The power of negative thinking

Sometimes, as is the way in life, I find myself in the company of someone particularly negative. I mean negative as in the glass isn't just half empty but it has smashed and cut someone. I am sure everyone knows at least one person who fits this description. Now I know there's very few people who actively enjoy that kind of input but I feel I might take it worse than some for one simple reason. I am incredibly sensitive to the emotions of other people and I am forever bringing home other peoples emotional baggage and thinking it's my own. Sometimes it takes me days to sort through it and realise it's not mine at all.

It's draining to when you take this on and it can leave me feeling emotionally and physically exhausted.

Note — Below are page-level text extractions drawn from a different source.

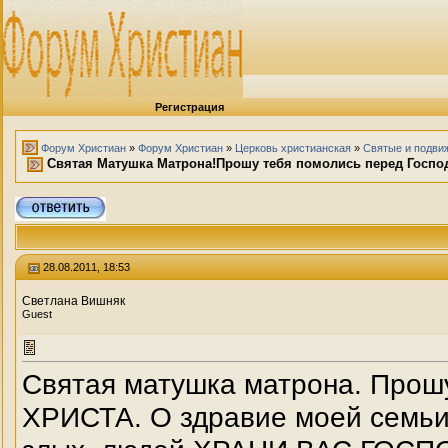
Регистрация
Форум Христиан
»
Форум Христиан
»
Церковь христианская
»
Святые и подви
Святая Матушка Матрона!Прошу тебя помолись перед Госпо
28.08.2011, 18:53
Светлана Вишняк
Guest
Святая матушка матрона. Прош
ХРИСТА. О здравие моей семьи,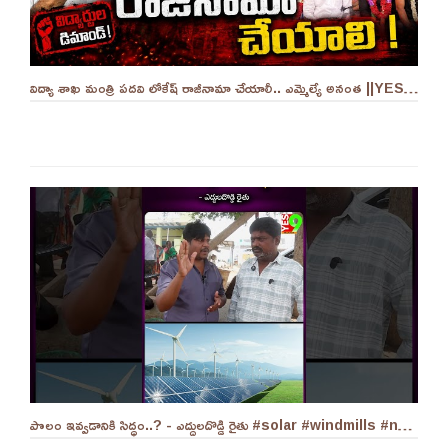
విద్యా శాఖ మంత్రి పదవి లోకేష్ రాజీనామా చేయాలీ.. ఎమ్మెల్యే అనంత ||YES 9TV
పొలం ఇవ్వడానికి సిద్ధం..? - ఎద్దులదొడ్డి రైతు #solar #windmills #naralokesh #solarenergy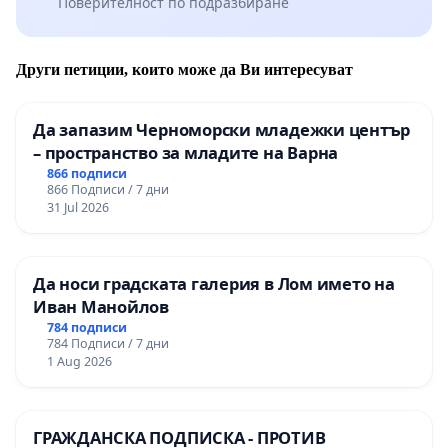
Поверителност по подразбиране
Други петиции, които може да Ви интересуват
Да запазим Черноморски младежки център
– пространство за младите на Варна
866 подписи
866 Подписи / 7 дни
31 Jul 2026
Да носи градската галерия в Лом името на
Иван Манойлов
784 подписи
784 Подписи / 7 дни
1 Aug 2026
ГРАЖДАНСКА ПОДПИСКА - ПРОТИВ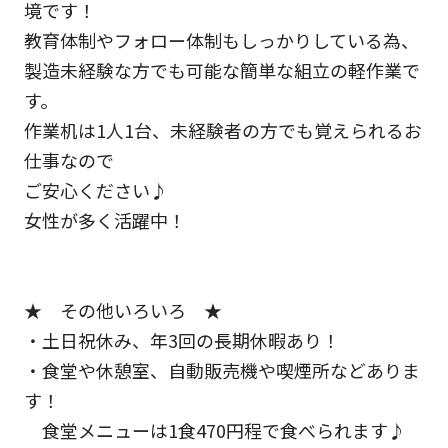
境です！
教育体制やフォロー体制もしっかりしている為、
製造未経験な方でも可能な簡単な組立の軽作業で
す。
作業机は1人1台、未経験者の方でも覚えられるお
仕事なので
ご安心ください♪
女性が多く活躍中！
★ その他いろいろ ★
・土日祝休み、年3回の長期休暇あり！
・食堂や休憩室、自動販売機や喫煙所などありま
す！
食堂メニューは1食470円程で食べられます♪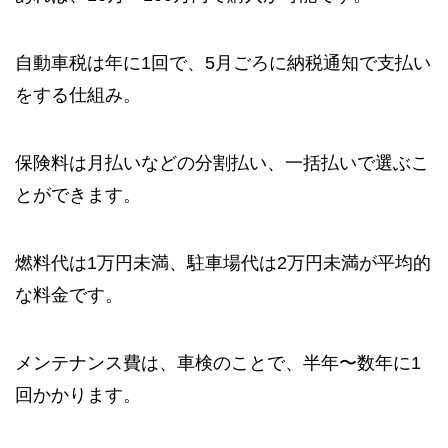
自動車税は年に1回で、5月ごろに納税通知で支払い
をする仕組み。
保険料は月払いなどの分割払い、一括払いで選ぶこ
とができます。
燃料代は1万円未満、駐車場代は2万円未満が平均的
な料金です。
メンテナンス費は、車検のことで、半年〜数年に1
回かかります。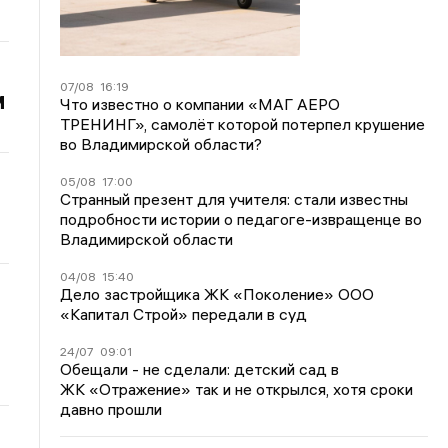
07/08
16:19
м
Что известно о компании «МАГ АЕРО
ТРЕНИНГ», самолёт которой потерпел крушение
во Владимирской области?
05/08
17:00
Странный презент для учителя: стали известны
подробности истории о педагоге-извращенце во
Владимирской области
04/08
15:40
Дело застройщика ЖК «Поколение» ООО
«Капитал Строй» передали в суд
24/07
09:01
Обещали - не сделали: детский сад в
ЖК «Отражение» так и не открылся, хотя сроки
давно прошли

Now to be fair I am not little miss sunshine myself, I can be prone to bouts of problem finding where no solution will work and everything is going wrong, particularly if I am feeling down so it would be fair to say the last thing I need is encouragement. Now I am not advocating for the type of thinking that would lead me to stick affirmations on my mirror so I can recite them in the morning. I am Irish after all and that sort of thinking does not come naturally to us. I prefer mildly cautious optimism with a bit of dry and sarcastic wit thrown in. 

So let's put it here. The world is not ending, at least not this year. It's not all doom and gloom. As Leonard Cohen said, 'there are cracks in everything, that's how the light gets in'.
We are not all terrible people really and I find the more you give out about everyone and everything the more you breed that kind of thinking. I know for myself I can feel myself getting on the negative bandwagon. Here's something terrible I heard, you'll never guess what this person has done, can you believe what that person said and on and on in a loop of unhappiness. So I am calling stop on the negativity. It's bad for me and God only knows I can generate enough negative thoughts without a helping hand. Perhaps I will run away shouting I am not listening, fingers in my ears and singing la la la la really loudly just like I did when I was six. It worked a treat for me then but it may not be appropriate now. Instead I might start trying to leave the negativity where I have found it instead of carrying it around like I have been doing all along.